Content starts
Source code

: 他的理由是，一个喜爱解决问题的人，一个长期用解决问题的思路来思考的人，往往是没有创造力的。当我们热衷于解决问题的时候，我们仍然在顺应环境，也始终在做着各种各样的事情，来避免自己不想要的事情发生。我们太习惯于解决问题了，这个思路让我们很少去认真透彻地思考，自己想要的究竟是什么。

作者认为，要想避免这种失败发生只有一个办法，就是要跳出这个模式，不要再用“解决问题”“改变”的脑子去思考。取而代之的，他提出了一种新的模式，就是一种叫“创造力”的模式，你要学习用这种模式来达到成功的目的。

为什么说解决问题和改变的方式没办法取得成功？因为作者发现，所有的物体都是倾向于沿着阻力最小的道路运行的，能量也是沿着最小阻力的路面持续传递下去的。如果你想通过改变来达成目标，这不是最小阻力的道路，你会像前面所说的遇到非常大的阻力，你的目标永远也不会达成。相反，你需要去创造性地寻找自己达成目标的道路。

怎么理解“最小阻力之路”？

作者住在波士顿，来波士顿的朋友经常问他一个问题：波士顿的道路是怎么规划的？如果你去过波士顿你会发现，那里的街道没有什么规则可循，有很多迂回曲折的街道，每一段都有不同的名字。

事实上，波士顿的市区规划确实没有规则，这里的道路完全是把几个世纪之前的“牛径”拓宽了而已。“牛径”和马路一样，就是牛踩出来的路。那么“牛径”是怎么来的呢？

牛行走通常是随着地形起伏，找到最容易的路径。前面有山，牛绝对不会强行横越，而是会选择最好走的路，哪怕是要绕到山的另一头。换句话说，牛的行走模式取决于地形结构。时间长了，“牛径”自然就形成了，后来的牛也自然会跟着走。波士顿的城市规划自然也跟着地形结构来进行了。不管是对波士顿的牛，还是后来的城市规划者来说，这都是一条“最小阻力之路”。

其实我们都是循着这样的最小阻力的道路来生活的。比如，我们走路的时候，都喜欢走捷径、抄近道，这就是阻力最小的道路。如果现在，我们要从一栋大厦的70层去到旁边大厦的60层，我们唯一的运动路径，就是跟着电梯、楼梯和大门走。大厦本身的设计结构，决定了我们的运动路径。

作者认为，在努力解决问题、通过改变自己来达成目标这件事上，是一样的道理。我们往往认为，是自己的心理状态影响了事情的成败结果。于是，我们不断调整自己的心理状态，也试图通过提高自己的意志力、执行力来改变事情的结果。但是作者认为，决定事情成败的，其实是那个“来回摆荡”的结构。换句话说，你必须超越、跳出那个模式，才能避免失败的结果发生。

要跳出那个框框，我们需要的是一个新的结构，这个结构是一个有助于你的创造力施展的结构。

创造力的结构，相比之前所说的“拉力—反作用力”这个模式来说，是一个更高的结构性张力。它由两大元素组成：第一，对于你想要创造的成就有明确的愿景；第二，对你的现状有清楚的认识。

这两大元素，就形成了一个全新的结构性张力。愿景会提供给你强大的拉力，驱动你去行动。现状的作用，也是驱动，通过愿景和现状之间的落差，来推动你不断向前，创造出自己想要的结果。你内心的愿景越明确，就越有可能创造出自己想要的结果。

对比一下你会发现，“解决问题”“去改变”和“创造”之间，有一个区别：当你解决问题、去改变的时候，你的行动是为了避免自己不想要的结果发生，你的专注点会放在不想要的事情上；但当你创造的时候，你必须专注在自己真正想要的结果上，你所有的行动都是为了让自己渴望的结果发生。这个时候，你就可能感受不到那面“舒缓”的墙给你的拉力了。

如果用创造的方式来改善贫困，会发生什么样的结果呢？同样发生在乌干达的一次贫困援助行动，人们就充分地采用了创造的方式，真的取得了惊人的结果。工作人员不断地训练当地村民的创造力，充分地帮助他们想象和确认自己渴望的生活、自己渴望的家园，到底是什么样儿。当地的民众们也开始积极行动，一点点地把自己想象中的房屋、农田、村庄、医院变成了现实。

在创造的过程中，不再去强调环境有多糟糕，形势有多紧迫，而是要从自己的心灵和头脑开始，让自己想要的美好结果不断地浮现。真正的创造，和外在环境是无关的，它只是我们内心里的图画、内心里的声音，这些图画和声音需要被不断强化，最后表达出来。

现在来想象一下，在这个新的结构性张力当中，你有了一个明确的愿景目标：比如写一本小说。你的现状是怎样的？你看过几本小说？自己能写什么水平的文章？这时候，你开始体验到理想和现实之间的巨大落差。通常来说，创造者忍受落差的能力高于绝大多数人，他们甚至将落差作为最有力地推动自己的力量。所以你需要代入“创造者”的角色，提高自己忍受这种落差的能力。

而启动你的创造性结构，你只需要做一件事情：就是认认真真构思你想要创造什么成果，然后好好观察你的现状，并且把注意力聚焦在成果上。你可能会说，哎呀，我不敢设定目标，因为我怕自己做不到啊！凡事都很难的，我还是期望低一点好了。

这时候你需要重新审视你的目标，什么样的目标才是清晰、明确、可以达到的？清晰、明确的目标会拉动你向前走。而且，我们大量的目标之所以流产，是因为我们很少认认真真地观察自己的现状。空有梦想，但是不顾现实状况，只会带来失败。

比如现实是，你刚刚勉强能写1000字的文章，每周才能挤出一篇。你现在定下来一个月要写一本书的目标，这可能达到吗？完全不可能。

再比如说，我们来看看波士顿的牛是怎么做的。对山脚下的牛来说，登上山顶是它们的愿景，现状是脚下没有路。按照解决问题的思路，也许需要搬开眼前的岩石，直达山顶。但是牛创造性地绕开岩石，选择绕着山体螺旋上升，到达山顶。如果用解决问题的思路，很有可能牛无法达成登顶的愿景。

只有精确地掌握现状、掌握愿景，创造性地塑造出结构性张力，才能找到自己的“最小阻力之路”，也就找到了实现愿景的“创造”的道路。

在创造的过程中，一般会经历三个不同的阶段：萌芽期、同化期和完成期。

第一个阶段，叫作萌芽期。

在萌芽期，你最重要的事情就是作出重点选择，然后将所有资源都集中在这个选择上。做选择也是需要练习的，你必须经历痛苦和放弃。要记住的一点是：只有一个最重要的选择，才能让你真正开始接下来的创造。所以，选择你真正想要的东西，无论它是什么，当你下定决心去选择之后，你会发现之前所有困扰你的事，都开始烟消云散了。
Content ends
*About this exercise*. Lines with the word "换句话说" in them are the answer; report each one from the data.

*Result of the task*.
牛行走通常是随着地形起伏，找到最容易的路径。前面有山，牛绝对不会强行横越，而是会选择最好走的路，哪怕是要绕到山的另一头。换句话说，牛的行走模式取决于地形结构。时间长了，“牛径”自然就形成了，后来的牛也自然会跟着走。波士顿的城市规划自然也跟着地形结构来进行了。不管是对波士顿的牛，还是后来的城市规划者来说，这都是一条“最小阻力之路”。
作者认为，在努力解决问题、通过改变自己来达成目标这件事上，是一样的道理。我们往往认为，是自己的心理状态影响了事情的成败结果。于是，我们不断调整自己的心理状态，也试图通过提高自己的意志力、执行力来改变事情的结果。但是作者认为，决定事情成败的，其实是那个“来回摆荡”的结构。换句话说，你必须超越、跳出那个模式，才能避免失败的结果发生。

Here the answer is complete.